Let T: Target, X: Start, O: other occupied squares, _: empty square

I found it convenient to visualize the possible scenarios, using those symbols:

// __OXO___ -> X is between others on both sides
// __XOO___ -> X is leftmost of others
// __OOX___ -> X is rightmost of other others
//A: T_OOX___ -> Target left of X x not leftmost -> T > X and O > X -> NOT reachable
//B: T_XOO___ -> Target left of X, X leftmost    -> T > X and O < X -> reachable
//C: __OXO_T_ -> Target right of X, X embedded   -> T < X and ???? -> NOT reachable
//D: __OOX_T_ -> Target right of X, X rightmost  -> T < X and ???? -> reachable

There are 4 cases of interest here - labeled from A-D. Cases A and B are easy to handle.

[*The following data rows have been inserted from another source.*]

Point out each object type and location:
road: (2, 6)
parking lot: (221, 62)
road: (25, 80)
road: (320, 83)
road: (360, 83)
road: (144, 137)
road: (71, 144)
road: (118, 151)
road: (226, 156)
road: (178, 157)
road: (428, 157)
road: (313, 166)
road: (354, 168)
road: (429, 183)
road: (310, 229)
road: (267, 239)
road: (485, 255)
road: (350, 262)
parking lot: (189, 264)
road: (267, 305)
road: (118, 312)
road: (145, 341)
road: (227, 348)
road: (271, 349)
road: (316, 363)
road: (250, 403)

But cases C and D are not. You cannot simply test for > or < to find out if the target is reachable or if the path is blocked.

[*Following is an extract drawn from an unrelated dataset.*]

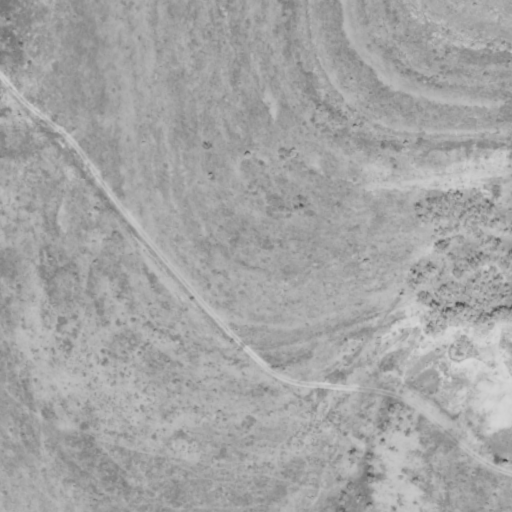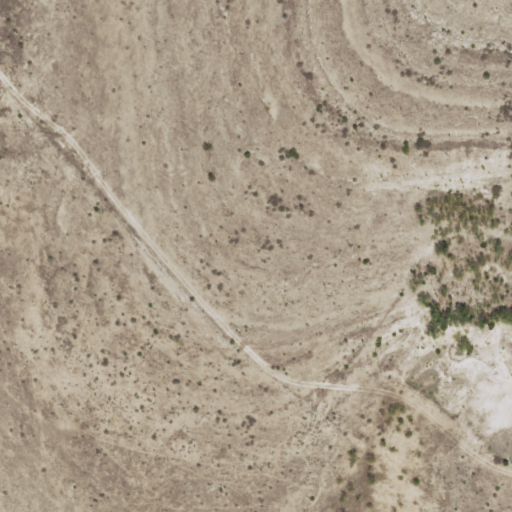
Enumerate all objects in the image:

What one could do, though is to transform C,D to A,B by mirroring the bits in the byte. So Bit 0 -> Bit 7, Bit 1 -> Bit 6, ...

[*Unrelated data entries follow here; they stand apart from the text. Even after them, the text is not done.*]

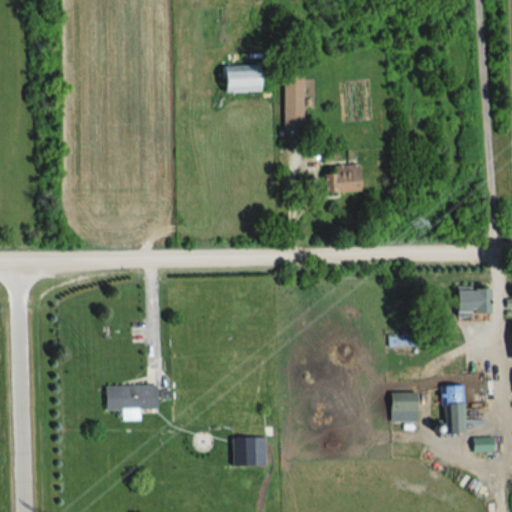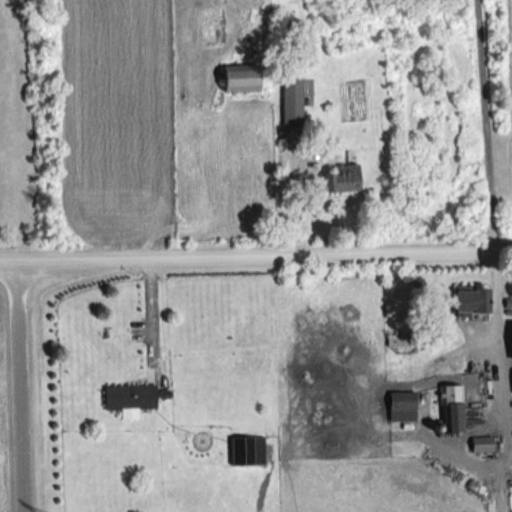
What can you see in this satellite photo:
building: (235, 80)
building: (290, 104)
crop: (114, 121)
road: (486, 124)
building: (341, 180)
power tower: (404, 230)
road: (256, 253)
road: (155, 314)
building: (509, 342)
road: (503, 344)
building: (510, 382)
road: (24, 385)
building: (126, 401)
building: (398, 403)
building: (452, 410)
building: (477, 446)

Does anyone know if there is an optimized implementation for doing that flipping?

EDIT: I just noticed that another case is: E: OT__X___ ... my theory goes bad, yet the question remains. :)

Answer 1

You can do this test without reversing. If x, t, and o are bitmasks as in your example (where x and t have exactly one bit set, and these bits are not set in o), then you can create a bitmask containing the bits between t and x as follows:

tx = t | x
txhi = tx & (tx - 1)
return (txhi - 1) ^ (tx - 1)

This uses that subtracting 1 replaces a bit pattern ending in "100...000" by "011...111". You can then simply check whether this mask intersects with o.

Answer 2

Instead of

// __OXO___ -> X is between others on both sides
// __XOO___ -> X is leftmost of others
// __OOX___ -> X is rightmost of other others
//A: T_OOX___ -> Target left of X x not leftmost -> T > X and O > X -> NOT reachable
//B: T_XOO___ -> Target left of X, X leftmost    -> T > X and O < X -> reachable
//C: __OXO_T_ -> Target right of X, X embedded   -> T < X and ???? -> NOT reachable
//D: __OOX_T_ -> Target right of X, X rightmost  -> T < X and ???? -> reachable

It Seems logical to reverse X and T in cases C and D:

//C: __OTO_X_ -> Target left of X x not leftmost -> T > X and O > X -> NOT reachable
//D: __OOT_X_ -> Target left of X, X leftmost    -> T > X and O < X -> reachable

I realize that if T was a bishop and X was a Rook, that T may not move the way X can, but all we're doing is seeing if T was a Rook if it could move to X. Answering that question is the same as X moving to T. Either it can or it can't which answers the opposite (can X move to T).

Answer 3

There are some bit-hackery solutions to this (one example listed below), but if you're only ever dealing with a single byte, a simple 256-entry lookup table is probably the most efficient.

Here's an example from my personal code library from my FFT hacking days (not guaranteeing it's up to modern C standards or anything - in particular, uint8 is a typedef for unsigned char, but modern C has, IIRC, a native uint8_t that would serve the purpose):

inline uint8 bitrev8(uint8 n)
{ uint8 tmp = 0x55;
  n = (((n >> 1) & tmp) | ((n & tmp) << 1));

  tmp = 0x33;
  n = (((n >> 2) & tmp) | ((n & tmp) << 2));

  return ((n >> 4) | (n << 4));
}

Due to the impracticality of large lookup tables, the corresponding routines for 16-, 32- and 64-bit data are much more of a win than the 8-bit version, which obviously resolves to a lot more instructions than a simple v = reversed[n]; would...

Answer 4

Make a 256-byte lookup table for each byte and use that instead of performing any computation.